▸ **Source material**:
※

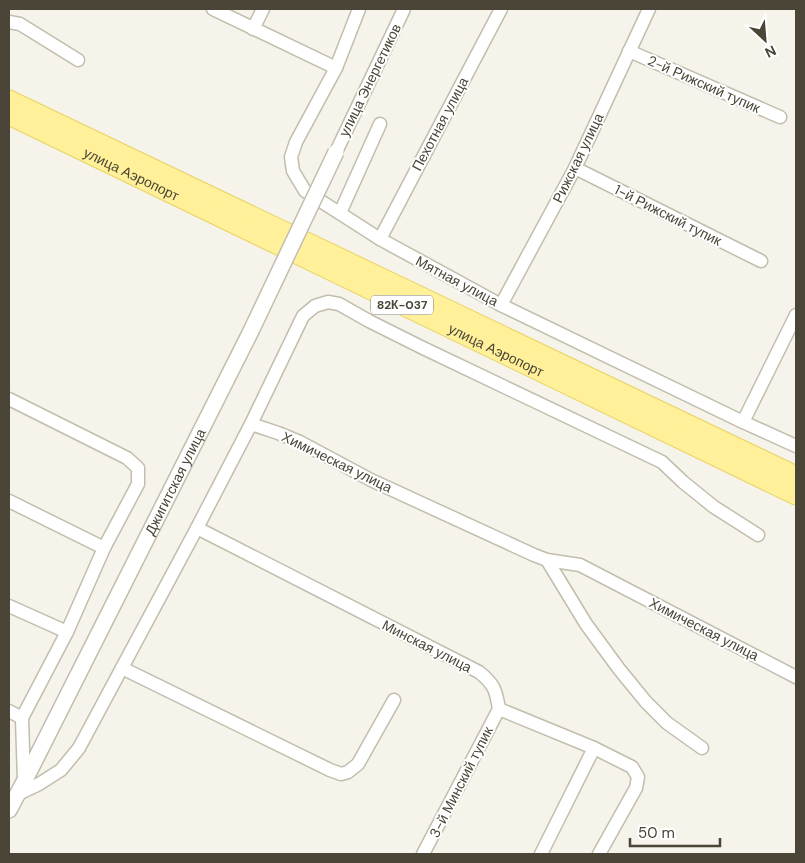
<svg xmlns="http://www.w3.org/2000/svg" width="805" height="863" font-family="'DM Sans',sans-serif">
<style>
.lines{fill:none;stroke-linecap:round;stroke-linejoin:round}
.minor-casing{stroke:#c2bdac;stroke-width:15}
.tertiary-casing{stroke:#c2bdac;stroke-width:18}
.primary-casing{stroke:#e9d364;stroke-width:21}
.minor{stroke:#fff;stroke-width:12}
.tertiary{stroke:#fff;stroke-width:15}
.primary{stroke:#fff099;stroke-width:19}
.tertiary-bridge-casing{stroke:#c2bdac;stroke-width:18;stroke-linecap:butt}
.tertiary-bridge{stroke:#fff;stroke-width:15}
.labels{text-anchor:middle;stroke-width:4;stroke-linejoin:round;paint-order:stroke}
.shield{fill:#fff;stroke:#807d73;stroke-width:1}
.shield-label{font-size:12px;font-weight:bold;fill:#4a4537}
.street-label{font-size:14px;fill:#4a4537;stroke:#fff}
</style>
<rect width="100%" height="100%" fill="#f5f3ea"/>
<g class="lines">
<g class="minor-casing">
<g id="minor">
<polyline points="213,9 336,68"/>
<polyline points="359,9 336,68 296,142 291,157 293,171 305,191 380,239 501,305 743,422 796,446"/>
<polyline points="9,22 20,24 78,60"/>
<polyline points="253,29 263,9"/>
<polyline points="629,51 780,117"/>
<polyline points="336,152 404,9"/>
<polyline points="575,168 761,261"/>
<polyline points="340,213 380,124"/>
<polyline points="380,239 501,9"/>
<polyline points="501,305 575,168 649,9"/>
<polyline points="9,399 127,458 138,468 138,484 104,548 67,632 22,718 24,781"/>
<polyline points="743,422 796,315"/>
<polyline points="251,424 303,316 315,306 328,302 339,304 369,321 423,348 662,462 683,482 714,507 758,535"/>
<polyline points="9,501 104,548"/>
<path d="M 197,528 L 479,672 C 494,684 496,690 499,709 L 594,748 L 632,767 L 638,777 L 636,788 L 599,854"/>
<polyline points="547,560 586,624 619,669 646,702 667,723 702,748"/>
<polyline points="9,606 67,632"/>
<polyline points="122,668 330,770 341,774 348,772 358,764 394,700"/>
<polyline points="9,711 22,718"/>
<polyline points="18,794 39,784 61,770 79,748 197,528 251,424 278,433 300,442 371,480 534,555 547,560 580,565 796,677"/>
<polyline points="423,854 499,709"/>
<polyline points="541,854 594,748"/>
</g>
</g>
<g class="tertiary-casing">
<g id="tertiary">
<path id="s1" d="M 9,810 L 24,782 L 251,331"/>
</g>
</g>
<g class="primary-casing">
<g id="primary">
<polyline points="9,100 796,476"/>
<path id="s2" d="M 9,115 L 796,495"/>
</g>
</g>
<use href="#minor" class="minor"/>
<use href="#tertiary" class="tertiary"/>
<use href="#primary" class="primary"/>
<g class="tertiary-bridge-casing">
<polyline id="tertiary-bridge" points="251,331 336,152"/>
</g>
<use href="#tertiary-bridge" class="tertiary-bridge"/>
</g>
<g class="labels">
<rect class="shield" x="371" y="295.5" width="62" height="19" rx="4"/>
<g class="shield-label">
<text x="402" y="309">82К-037</text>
</g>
<g class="street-label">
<text transform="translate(370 80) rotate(-64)" y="5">улица Энергетиков</text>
<text transform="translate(704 84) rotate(24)" y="5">2-й Рижский тупик</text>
<text transform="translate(440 124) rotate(-62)" y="5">Пехотная улица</text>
<text transform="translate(578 158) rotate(-64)" y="5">Рижская улица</text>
<text dy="5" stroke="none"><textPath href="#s2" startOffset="136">улица Аэропорт</textPath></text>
<text transform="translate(668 215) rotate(27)" y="5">1-й Рижский тупик</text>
<text transform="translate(457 281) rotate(28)" y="5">Мятная улица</text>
<text dy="5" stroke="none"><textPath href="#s2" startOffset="541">улица Аэропорт</textPath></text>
<text transform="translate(337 462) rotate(26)" y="5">Химическая улица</text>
<text dy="5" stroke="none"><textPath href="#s1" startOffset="368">Джигитская улица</textPath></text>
<text transform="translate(704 629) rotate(27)" y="5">Химическая улица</text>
<text transform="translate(427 646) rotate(27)" y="5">Минская улица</text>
<text transform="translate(461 782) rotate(-63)" y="5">3-й Минский тупик</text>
</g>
</g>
<rect width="805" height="863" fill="none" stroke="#4a4537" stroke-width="20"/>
<g transform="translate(765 40) rotate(154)" stroke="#ffffff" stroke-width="4" paint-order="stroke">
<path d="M0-4L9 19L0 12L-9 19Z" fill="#4a4537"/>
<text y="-8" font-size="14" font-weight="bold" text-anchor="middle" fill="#4a4537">N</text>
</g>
<path d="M630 838v8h90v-8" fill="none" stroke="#4a4537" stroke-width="2.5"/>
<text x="638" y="838" font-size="15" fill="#4a4537" stroke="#ffffff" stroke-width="4" paint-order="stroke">50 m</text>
</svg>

※

Check each line above for the string "lines" and copy the ones that have it.

.lines{fill:none;stroke-linecap:round;stroke-linejoin:round}
<g class="lines">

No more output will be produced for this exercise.